(Trecho do documento):
A lição político - hermenêutica de Espinosa: a potência de ler de qualquer um

11/03/2017

Por Luis Eduardo Gomes do Nascimento e Paulo César de Oliveira – 11/03/2017

Se Lefebvre admoestava aos linguistas a inexistência de referência à obra de Leibniz, cabe a nós, interessados na construção de uma hermenêutica consistente, reconhecer com espanto que a grande omissão da obra fundadora e seminal de Gadamer “Verdade e Método” é Espinosa[1]. O espanto é maior porque a lição hermenêutica de Espinosa é fecunda e antecipou muitas questões com as quais no debatemos até hoje.

Richard Palmer, ao auscultar os diversos sentidos da hermenêutica, expõe que a expressão abarca seis significados: 1) uma teoria da exegese bíblica; 2) uma metodologia filológica; 3) uma ciência de toda compreensão linguística; 4) uma base metodológica das ciências do espírito; 5) uma fenomenologia da existência; 6) sistemas de interpretação para obter o significado dos mitos e símbolos[2].

Na parte em que explica a hermenêutica como metodologia filológica, lembra que os racionalistas buscavam ultrapassar os juízos prévios, fazendo uma breve alusão a Espinosa.

(Perguntas):
1. Transcreva fielmente os registros, começando na linha que contém "Renato Romagnoli" e indo até o fim dos registros. Omita as imagens na sua resposta.
2. Prossiga com o texto sobre a lição hermenêutica de Espinosa a partir da última frase apresentada.

Registros de dados salvos:

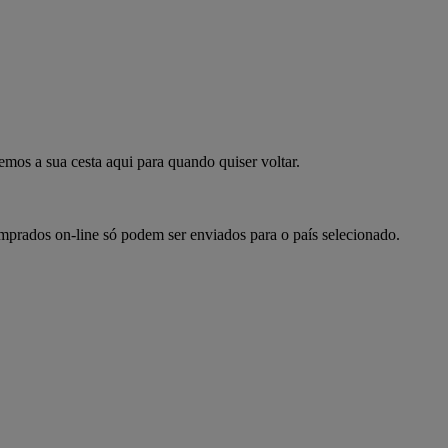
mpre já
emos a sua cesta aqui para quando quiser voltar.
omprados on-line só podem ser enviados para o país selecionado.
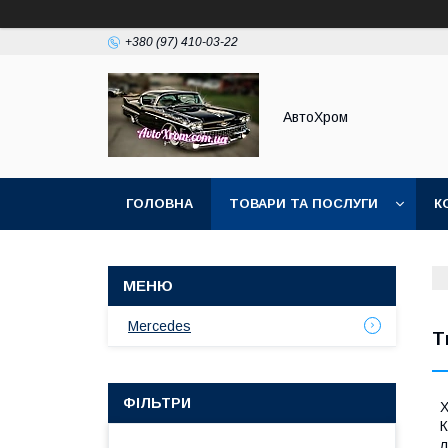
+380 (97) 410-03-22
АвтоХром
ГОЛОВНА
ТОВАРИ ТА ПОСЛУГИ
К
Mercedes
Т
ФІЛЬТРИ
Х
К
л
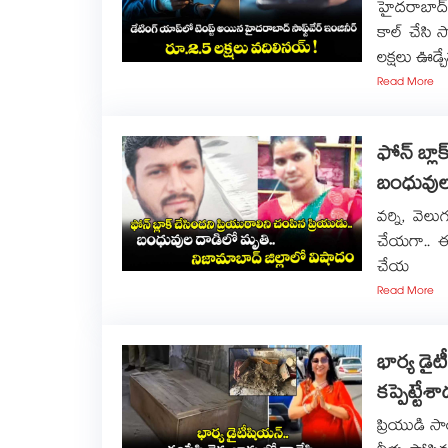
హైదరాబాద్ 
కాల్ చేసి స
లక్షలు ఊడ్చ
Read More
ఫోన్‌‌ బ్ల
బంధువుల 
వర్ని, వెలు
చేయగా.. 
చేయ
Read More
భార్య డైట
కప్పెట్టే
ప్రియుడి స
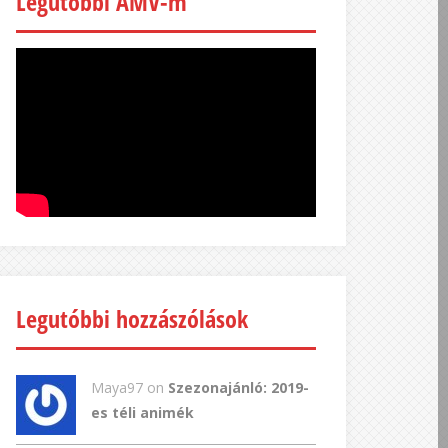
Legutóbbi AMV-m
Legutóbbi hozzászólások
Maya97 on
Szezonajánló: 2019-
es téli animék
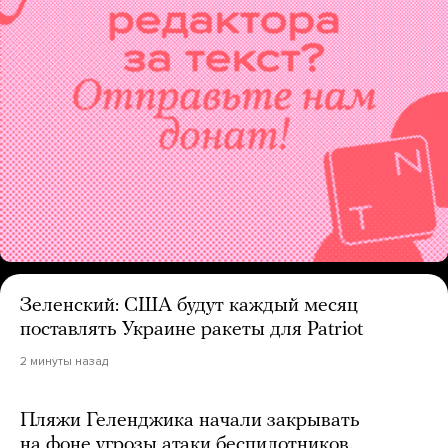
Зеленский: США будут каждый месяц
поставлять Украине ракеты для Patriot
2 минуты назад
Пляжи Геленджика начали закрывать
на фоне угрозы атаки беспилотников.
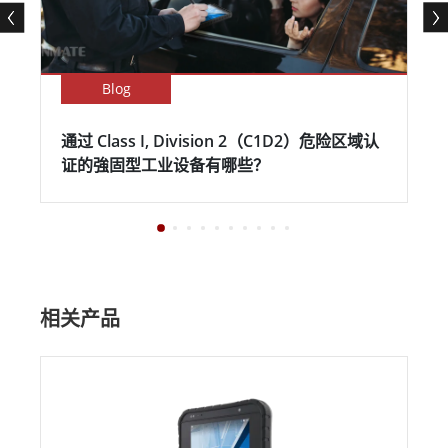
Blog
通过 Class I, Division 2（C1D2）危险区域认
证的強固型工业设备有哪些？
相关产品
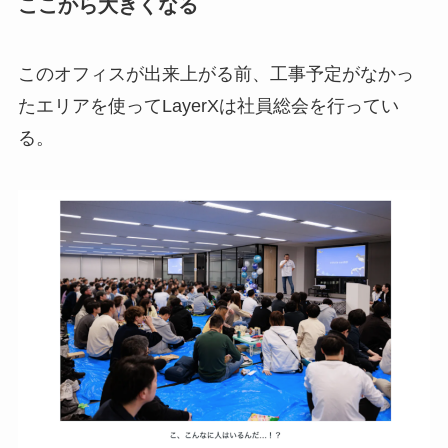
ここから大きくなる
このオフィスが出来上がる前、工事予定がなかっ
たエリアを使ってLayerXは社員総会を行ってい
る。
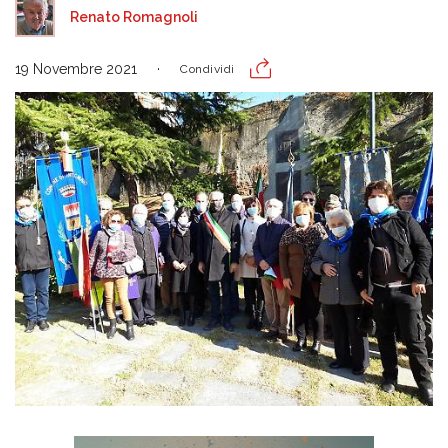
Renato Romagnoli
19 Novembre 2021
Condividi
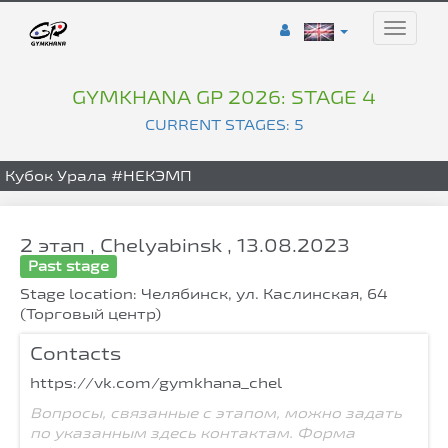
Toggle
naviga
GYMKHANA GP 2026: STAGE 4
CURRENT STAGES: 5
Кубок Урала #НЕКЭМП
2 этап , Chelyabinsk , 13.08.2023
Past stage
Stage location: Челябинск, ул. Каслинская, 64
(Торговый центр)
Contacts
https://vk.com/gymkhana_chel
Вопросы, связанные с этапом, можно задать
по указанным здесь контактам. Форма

(Resultados do exercício):
1.
Renato Romagnoli
19 Novembre 2021
Condividi
Toggle
naviga
GYMKHANA GP 2026: STAGE 4
CURRENT STAGES: 5
Кубок Урала #НЕКЭМП
2 этап , Chelyabinsk , 13.08.2023
Past stage
Stage location: Челябинск, ул. Каслинская, 64
(Торговый центр)
Contacts
https://vk.com/gymkhana_chel
Вопросы, связанные с этапом, можно задать
по указанным здесь контактам. Форма

2.
Espinosa, na obra Tratado Teológico-Político, dedica o capítulo VII à interpretação bíblica. Gianni Vattimo, ao fazer a genealogia da hermenêutica, reconhece Lutero como um dos seus precursores. E elogia a grandeza do gesto político de Lutero de se opor ao magistério da Igreja Católica que se arrogava a condição de única intérprete válida do texto bíblico[3].

A lição de Espinosa é similar, mas ainda mais contundente. Espinosa quer mostrar que a posição formal de poder não é por si o lugar da razão. Empreende uma crítica dura ao princípio da autoridade que, nas suas mais variadas formas, sempre remete ao lugar de poder do sujeito enunciador.  Afirma que a mais alta autoridade pertence a cada um para interpretar a Escritura de forma que não há outra regra que a da Luz Natural comum a cada um, não reconhecendo autoridade exterior[4].

Mas o destronar do princípio da autoridade não significa a autorização para se interpretar de qualquer forma. Para afastar a possibilidade de arbítrio, Espinosa propõe um método composto por três critérios que antecipam, de alguma maneira, os três níveis básicos de toda interpretação: a) gramatical; b) estrutural e c) histórico.

Eros Grau, seguindo Wróblewski, assinala que a interpretação se desenvolve em três contextos distintos: o linguístico, o sistêmico e o funcional. Impressiona que, em 1670, Espinosa já tratava, é claro que com outros termos, desses três níveis, antecipando de forma revolucionária a hermenêutica atual. Vamos a seu método de interpretação.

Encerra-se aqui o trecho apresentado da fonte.